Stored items
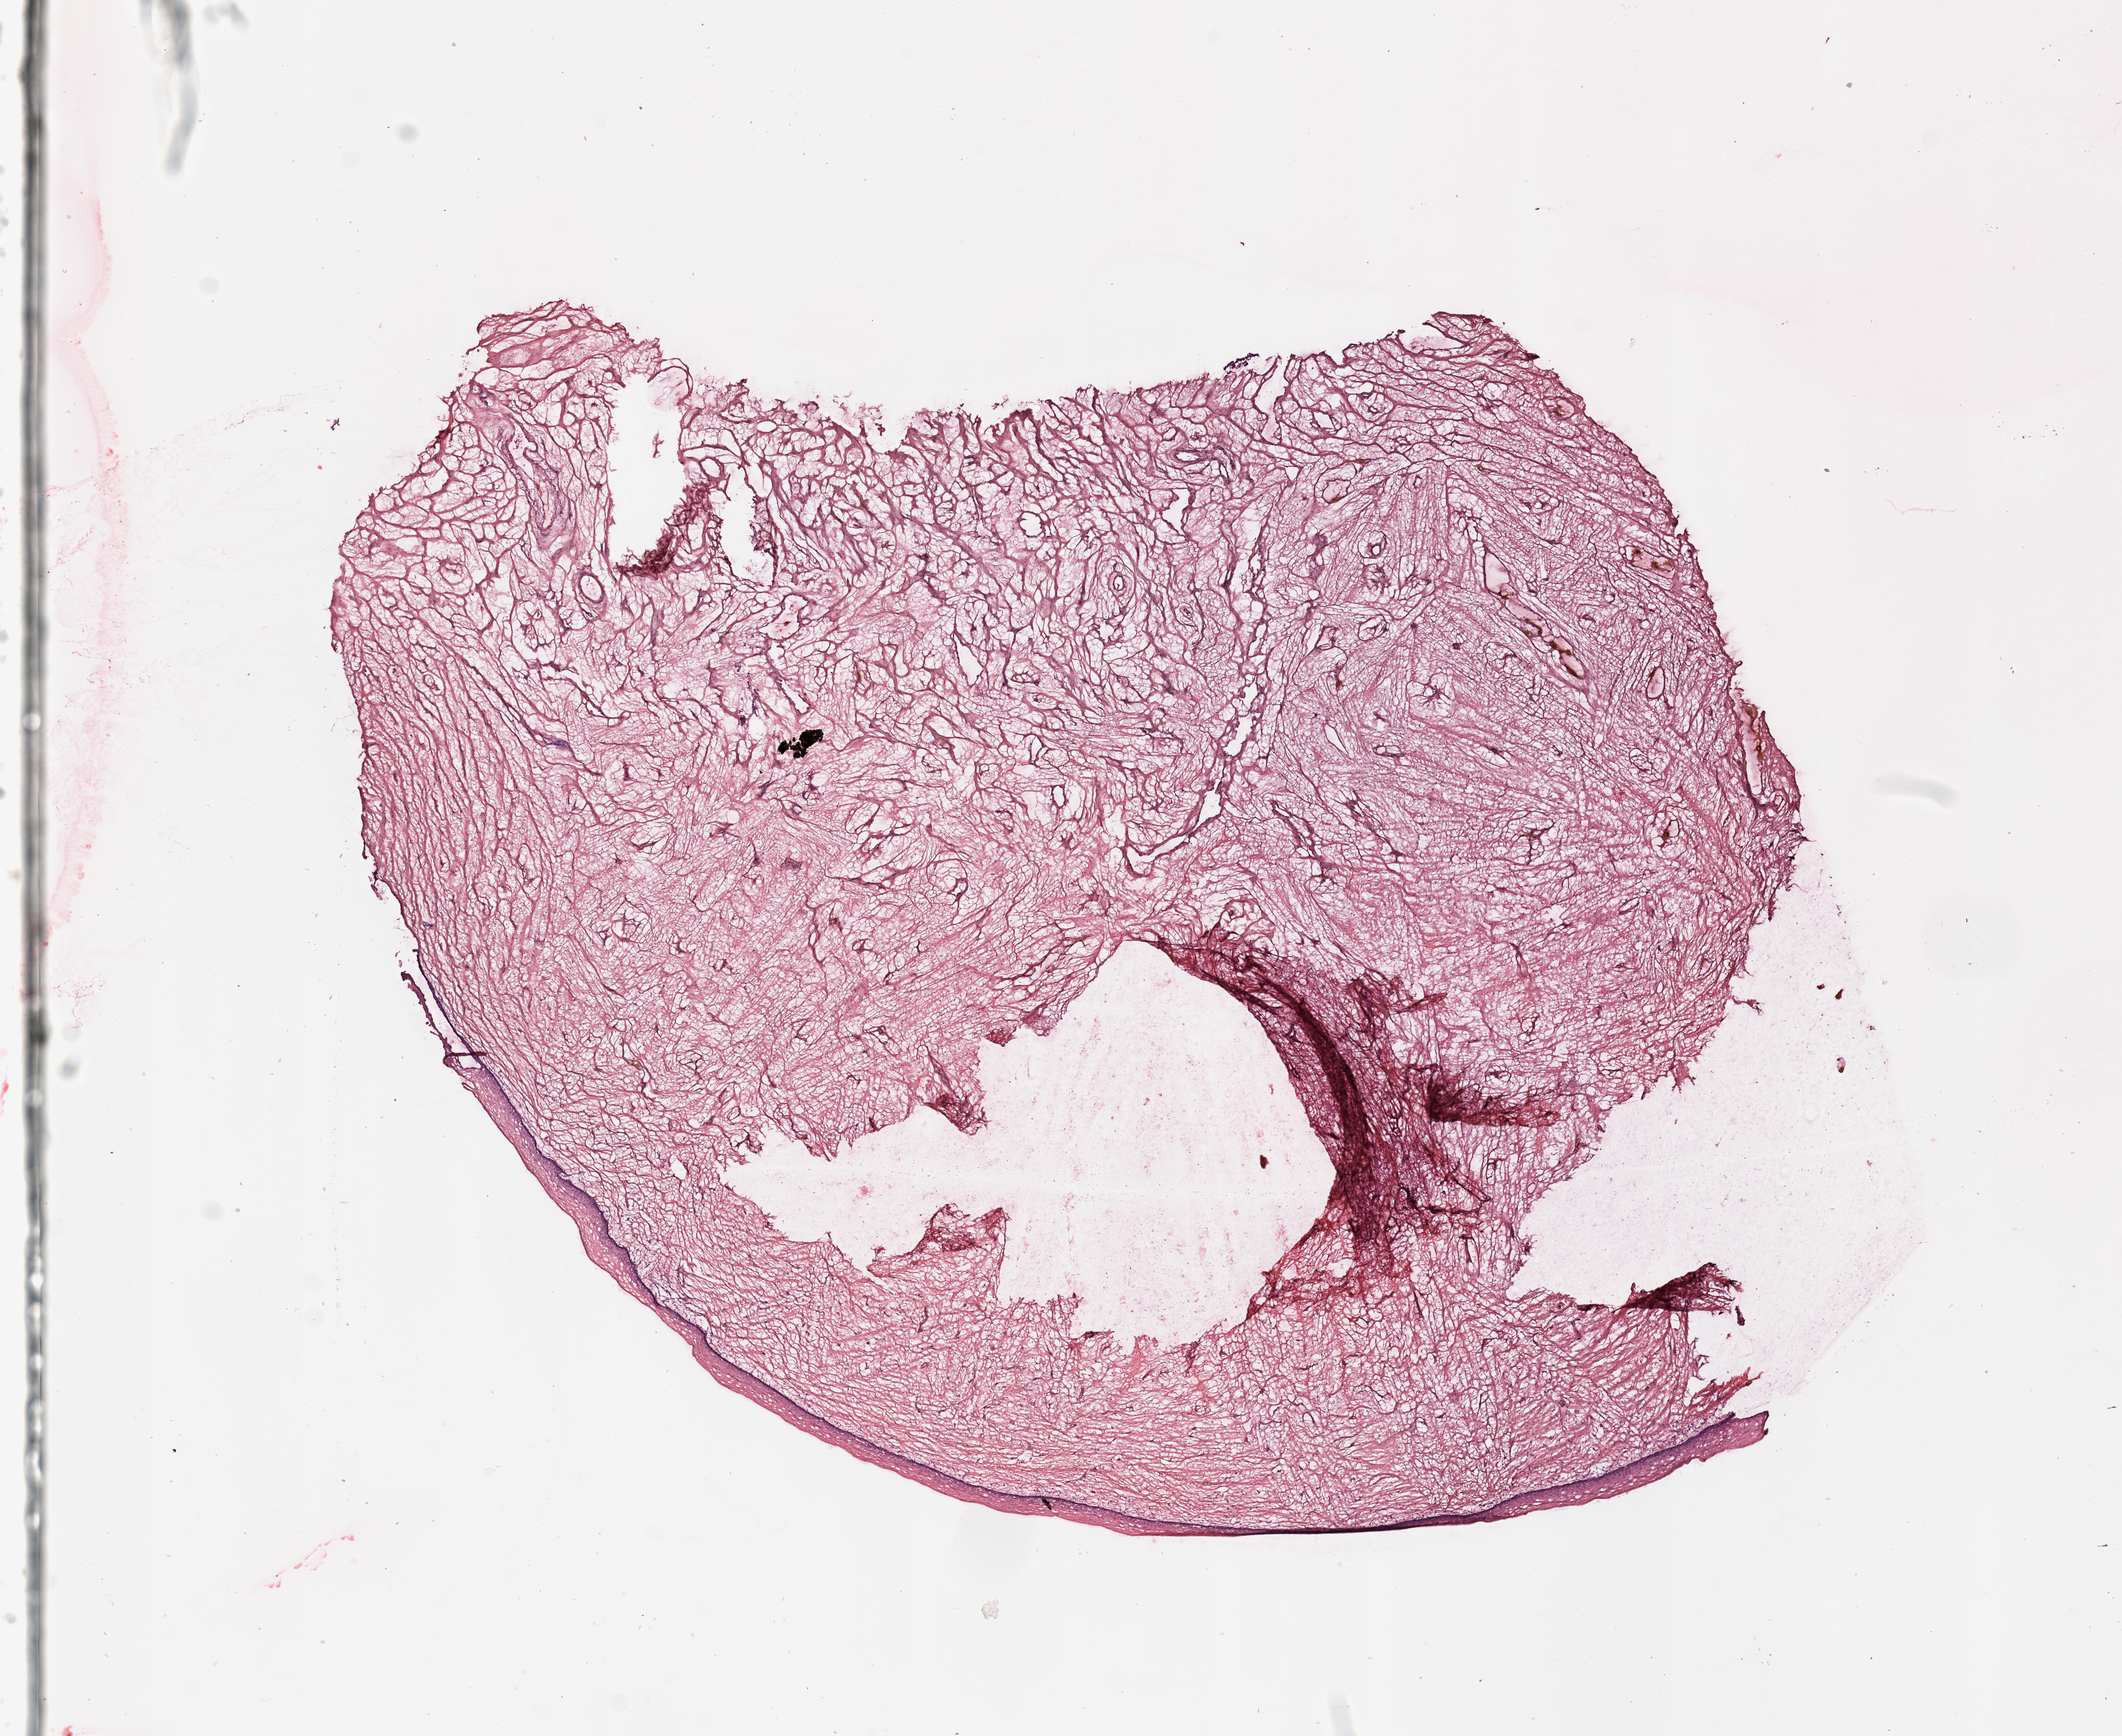
H&E whole-slide image, shown as a low-resolution overview of the whole scanned area (about 13.8 x 11.3 mm, from a 20x scan). Normal (non-tumour) tissue sample, uterus. 44-year-old female patient.
This section: normal (non-tumour) tissue from the same patient. Patient diagnosis: Endometrioid adenocarcinoma, NOS.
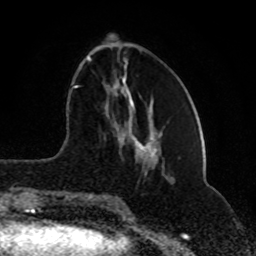
Breast MRI (dynamic contrast-enhanced), one axial slice. Position 29 of 80 along the scan axis. Cropped to one breast. Dynamic contrast-enhanced series, time point 2 of 8 at this slice position (early post-contrast). 1.5 T. TE 4.2 ms, TR 7 ms. 2 mm slice thickness. 256 × 256 image matrix. Female patient.
Outlined on this slice (semi-automatic segmentation, software-assisted and operator-edited):
- enhancing-tissue mask used for the functional tumour volume (all voxels passing the contrast-enhancement thresholds inside the analysis volume; usually the tumour): bounding box [x1, y1, x2, y2] px = [74, 56, 118, 202]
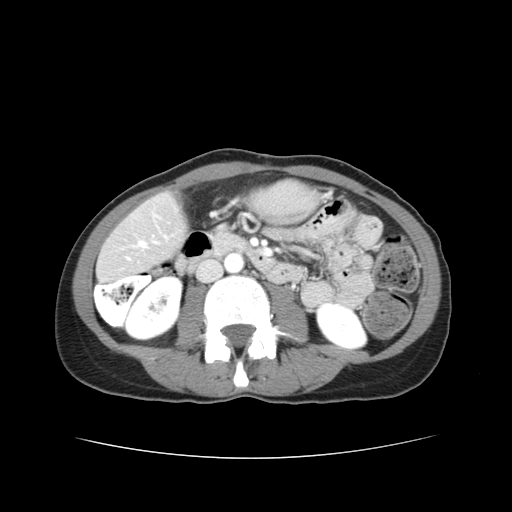
Contrast-enhanced abdominal CT, one axial slice. Position 9 of 38 along the scan axis. Reconstruction kernel STANDARD. Intravenous contrast given. Soft-tissue window (W 400 / L 40 HU). 5 mm slice thickness. 512 × 512 image matrix. Case-level facts recorded for this patient, not image findings: patient: male, age 49 years at operation; diagnosis: colorectal cancer liver metastases, imaged before liver resection; multiple liver metastases: yes; largest metastasis: 1.1 cm; disease in both lobes: yes.
Structures marked on this image (outlined manually by an expert reader):
- hepatic veins: bounding box (x1, y1, x2, y2) in pixels: (140, 242, 146, 247)
- liver: (99, 196, 184, 279)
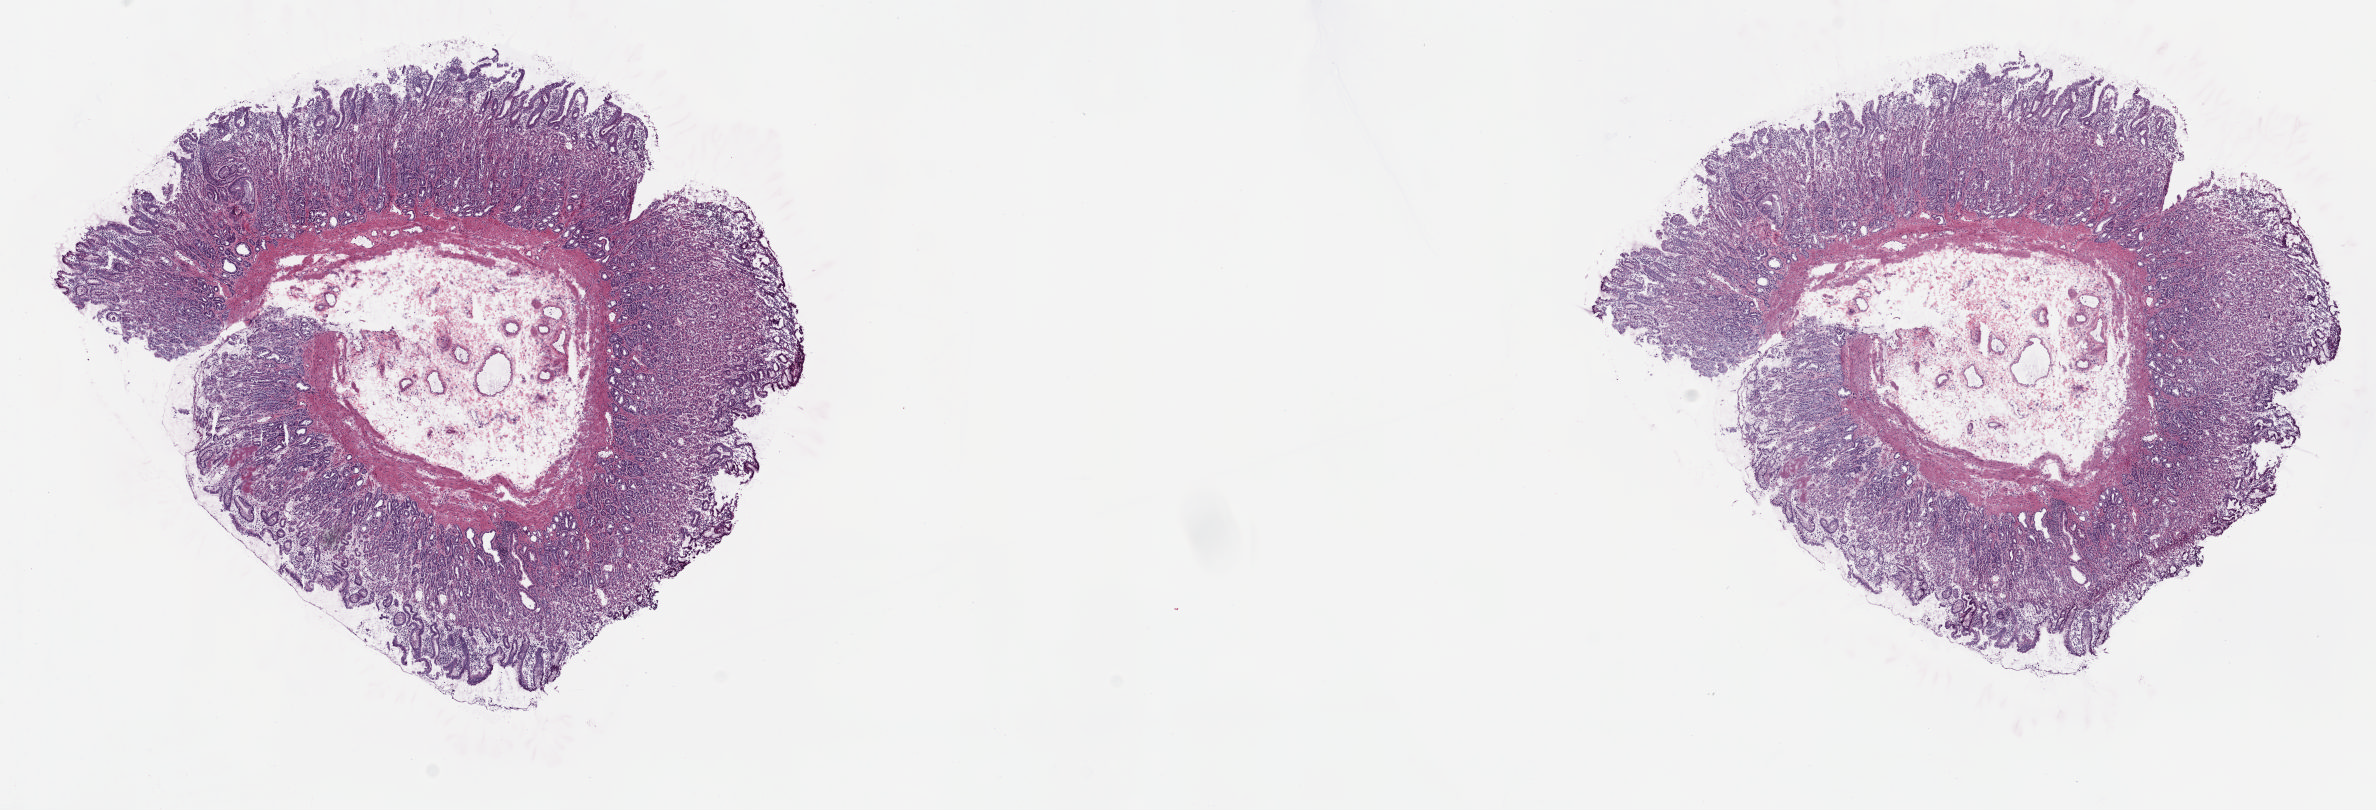
H&E-stained whole-slide image, shown as a low-resolution overview of the whole scanned area (about 18.8 x 6.4 mm), frozen section from the top of the tissue portion, sample: solid tissue normal (non-tumour tissue), esophagus. Female patient. Slide review estimates, as recorded: tumour cells 0%, tumour nuclei 0%, normal cells 100%, stromal cells 0%, necrosis 0%. Inflammatory infiltration, as recorded: lymphocyte infiltration 0%, monocyte infiltration 0%, neutrophil infiltration 0%.
This section: solid tissue normal sample (biorepository sample class). Patient diagnosis: Adenocarcinoma, NOS.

▸ Exercise:
Copy each record exactly. Leave any images out of the copy.

▸ Response to the exercise:
H&E whole-slide image, shown as a low-resolution overview of the whole scanned area (about 13.8 x 11.3 mm, from a 20x scan). Normal (non-tumour) tissue sample, uterus. 44-year-old female patient.
This section: normal (non-tumour) tissue from the same patient. Patient diagnosis: Endometrioid adenocarcinoma, NOS.
Breast MRI (dynamic contrast-enhanced), one axial slice. Position 29 of 80 along the scan axis. Cropped to one breast. Dynamic contrast-enhanced series, time point 2 of 8 at this slice position (early post-contrast). 1.5 T. TE 4.2 ms, TR 7 ms. 2 mm slice thickness. 256 × 256 image matrix. Female patient.
Outlined on this slice (semi-automatic segmentation, software-assisted and operator-edited):
- enhancing-tissue mask used for the functional tumour volume (all voxels passing the contrast-enhancement thresholds inside the analysis volume; usually the tumour): bounding box [x1, y1, x2, y2] px = [74, 56, 118, 202]
Contrast-enhanced abdominal CT, one axial slice. Position 9 of 38 along the scan axis. Reconstruction kernel STANDARD. Intravenous contrast given. Soft-tissue window (W 400 / L 40 HU). 5 mm slice thickness. 512 × 512 image matrix. Case-level facts recorded for this patient, not image findings: patient: male, age 49 years at operation; diagnosis: colorectal cancer liver metastases, imaged before liver resection; multiple liver metastases: yes; largest metastasis: 1.1 cm; disease in both lobes: yes.
Structures marked on this image (outlined manually by an expert reader):
- hepatic veins: bounding box (x1, y1, x2, y2) in pixels: (140, 242, 146, 247)
- liver: (99, 196, 184, 279)
H&E-stained whole-slide image, shown as a low-resolution overview of the whole scanned area (about 18.8 x 6.4 mm), frozen section from the top of the tissue portion, sample: solid tissue normal (non-tumour tissue), esophagus. Female patient. Slide review estimates, as recorded: tumour cells 0%, tumour nuclei 0%, normal cells 100%, stromal cells 0%, necrosis 0%. Inflammatory infiltration, as recorded: lymphocyte infiltration 0%, monocyte infiltration 0%, neutrophil infiltration 0%.
This section: solid tissue normal sample (biorepository sample class). Patient diagnosis: Adenocarcinoma, NOS.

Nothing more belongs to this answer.